WHAT TO PRODUCE - Give only the number of lines in the data that include the string "wire".

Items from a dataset
....

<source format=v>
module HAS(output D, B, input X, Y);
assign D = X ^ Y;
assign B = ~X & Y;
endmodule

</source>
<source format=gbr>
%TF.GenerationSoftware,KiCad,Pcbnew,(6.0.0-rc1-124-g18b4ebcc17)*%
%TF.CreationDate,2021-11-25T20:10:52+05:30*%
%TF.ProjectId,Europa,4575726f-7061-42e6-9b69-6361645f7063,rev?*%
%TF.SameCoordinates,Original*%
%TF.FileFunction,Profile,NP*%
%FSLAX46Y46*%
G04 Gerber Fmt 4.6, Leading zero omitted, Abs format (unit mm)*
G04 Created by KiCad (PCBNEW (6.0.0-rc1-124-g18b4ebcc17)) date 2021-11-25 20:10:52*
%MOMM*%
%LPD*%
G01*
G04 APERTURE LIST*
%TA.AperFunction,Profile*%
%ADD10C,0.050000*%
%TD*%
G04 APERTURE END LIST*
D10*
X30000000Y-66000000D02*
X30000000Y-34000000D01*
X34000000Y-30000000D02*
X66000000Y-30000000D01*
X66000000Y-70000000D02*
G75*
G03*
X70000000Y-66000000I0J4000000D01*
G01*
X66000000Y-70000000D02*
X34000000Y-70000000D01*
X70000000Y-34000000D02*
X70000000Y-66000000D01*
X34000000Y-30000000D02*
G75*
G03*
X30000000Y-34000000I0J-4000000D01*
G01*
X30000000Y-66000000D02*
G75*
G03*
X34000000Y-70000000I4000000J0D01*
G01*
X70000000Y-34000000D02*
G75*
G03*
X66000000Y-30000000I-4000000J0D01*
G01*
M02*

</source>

....

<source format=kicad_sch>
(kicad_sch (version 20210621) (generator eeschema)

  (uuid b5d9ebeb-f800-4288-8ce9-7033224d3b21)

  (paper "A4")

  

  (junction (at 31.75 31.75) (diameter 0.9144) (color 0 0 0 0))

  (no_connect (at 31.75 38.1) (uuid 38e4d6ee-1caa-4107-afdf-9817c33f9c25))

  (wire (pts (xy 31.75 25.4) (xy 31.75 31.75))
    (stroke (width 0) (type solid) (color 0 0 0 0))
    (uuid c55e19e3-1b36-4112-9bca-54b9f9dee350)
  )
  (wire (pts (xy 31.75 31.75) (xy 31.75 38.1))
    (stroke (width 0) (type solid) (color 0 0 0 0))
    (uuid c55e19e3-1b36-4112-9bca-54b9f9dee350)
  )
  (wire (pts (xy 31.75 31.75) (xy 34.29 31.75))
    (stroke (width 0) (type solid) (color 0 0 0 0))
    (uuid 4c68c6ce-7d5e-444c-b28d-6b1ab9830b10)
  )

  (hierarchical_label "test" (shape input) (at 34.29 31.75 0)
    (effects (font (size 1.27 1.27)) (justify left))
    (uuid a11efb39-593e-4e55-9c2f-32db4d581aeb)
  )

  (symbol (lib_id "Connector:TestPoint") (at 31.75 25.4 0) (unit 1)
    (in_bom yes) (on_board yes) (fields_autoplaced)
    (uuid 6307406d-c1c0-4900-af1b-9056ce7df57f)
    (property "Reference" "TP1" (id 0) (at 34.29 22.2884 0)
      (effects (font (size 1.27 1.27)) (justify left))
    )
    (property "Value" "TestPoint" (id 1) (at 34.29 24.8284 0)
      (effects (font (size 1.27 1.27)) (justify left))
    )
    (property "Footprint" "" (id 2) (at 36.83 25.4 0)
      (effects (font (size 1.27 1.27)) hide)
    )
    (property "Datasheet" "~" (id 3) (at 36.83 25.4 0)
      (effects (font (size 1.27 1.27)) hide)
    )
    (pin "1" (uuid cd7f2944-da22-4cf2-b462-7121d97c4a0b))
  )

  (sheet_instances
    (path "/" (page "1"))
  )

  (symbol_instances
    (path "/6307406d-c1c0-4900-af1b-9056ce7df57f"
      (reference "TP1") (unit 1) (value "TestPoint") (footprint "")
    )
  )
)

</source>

....

ANSWER BOX - 3